Повторялись такого рода дискуссии будто бы многократно.
Но Клычков и Есенин были так близки между собой в самом для них главном, что эта брань составляла для обоих Сергеев всего лишь потеху.
Когда весть о самоубийстве Есенина долетела до Москвы, Клычков сидел в этом самом ресторане на Тверском бульваре. Он, как был, в одном пиджаке, выбежал на мороз и стал кататься по снегу от отчаяния.
По слухам, «Антоныч» был изрядный буян и обидчикам спуску не давал.
Олеша в 31-м году получил квартиру в Проезде Художественного театра в том же доме, где жил его свояк Багрицкий (они были женаты на родных сестрах), – квартиру, как и у Багрицкого, очень неудобную, рассчитанную на две семьи. Клычков в 33-м году получил отдельную квартиру в Нащокинском переулке (ныне – улица Фурманова) – в том же доме, где получили квартиры Андрей Белый и Булгаков.

§ Предоставленный материал:
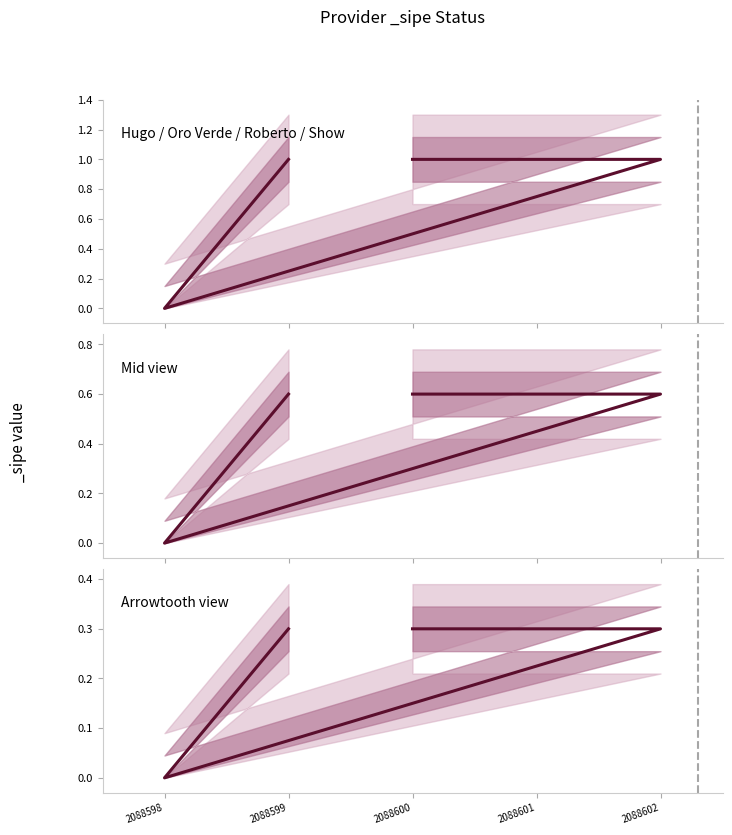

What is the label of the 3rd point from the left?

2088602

--

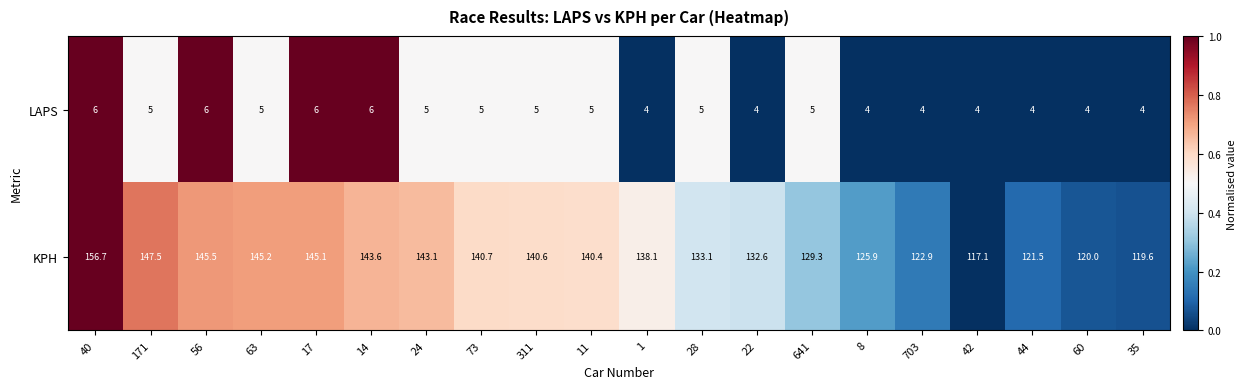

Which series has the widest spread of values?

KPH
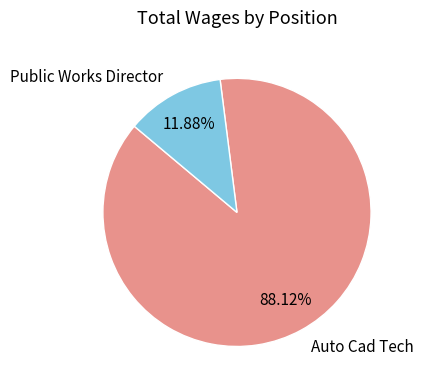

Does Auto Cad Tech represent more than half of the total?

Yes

...

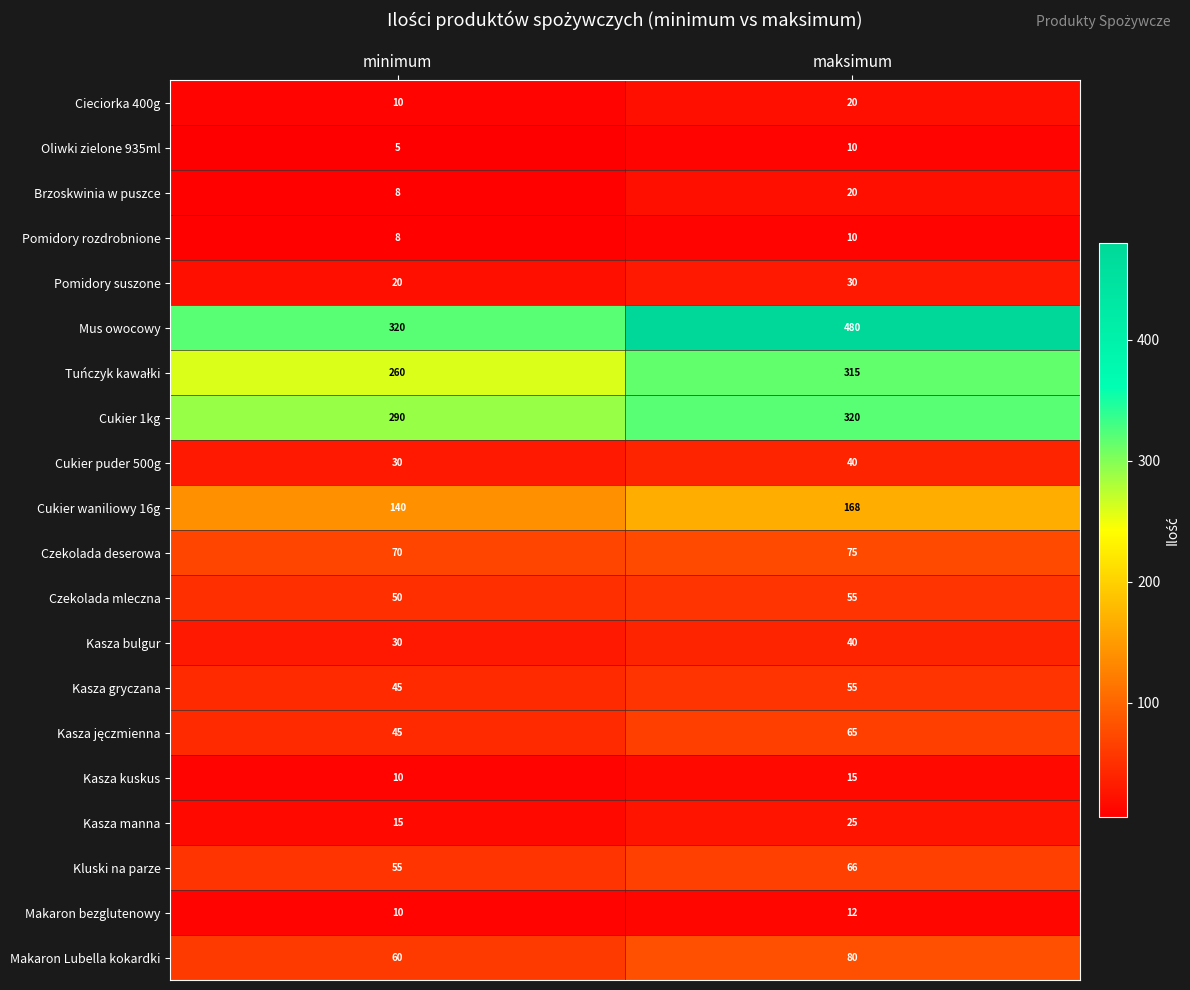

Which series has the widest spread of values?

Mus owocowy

§ Задания к работе:
1. Ответьте на вопросы по исходному тексту о Клычкове и Есенине.
(а) Где находился Клычков, когда до Москвы дошла весть о самоубийстве Есенина?
(б) В каком году и где Олеша получил квартиру?
(в) Как ныне называется Нащокинский переулок?
2. Приведите продолжение исходного текста о Клычкове и Есенине, начиная с места, где он обрывается.
Записи даны как самостоятельный материал и с исходным текстом не связаны.

§ Ответы к заданиям:
1.
(а) В ресторане на Тверском бульваре.
(б) В 31-м году, в Проезде Художественного театра.
(в) Улица Фурманова.

2.
В ресторане Олеша, сидя за столиком по соседству с Клычковым, громко сказал:
– Квартиры у нас получают всякие контрики и кулачье, а Олеше, сыну человеческому, негде голову приклонить.
Клычков встал, подошел к Олеше и смазал его по щеке.
– Вот тебе за публичный донос, – промолвил он и, выдержав краткую паузу, съездил по другой, прибавив:
– А это тебе за кощунство.
В 20-х годах, когда Клычков писал «Чертухинского балакиря» и «Князя мира», и в начале 30-х не только клычковскую, но и Россию вообще пинали политические деятели, даже находившиеся на крайних полюсах, как, например, «правый» Бухарин и троцкист Сосновский, пинали историк Покровский и его, с позволения сказать, «школа», пинали публицисты, фельетонисты, плевали ей в лицо рифмачи, которым Россия была что ладан чертям.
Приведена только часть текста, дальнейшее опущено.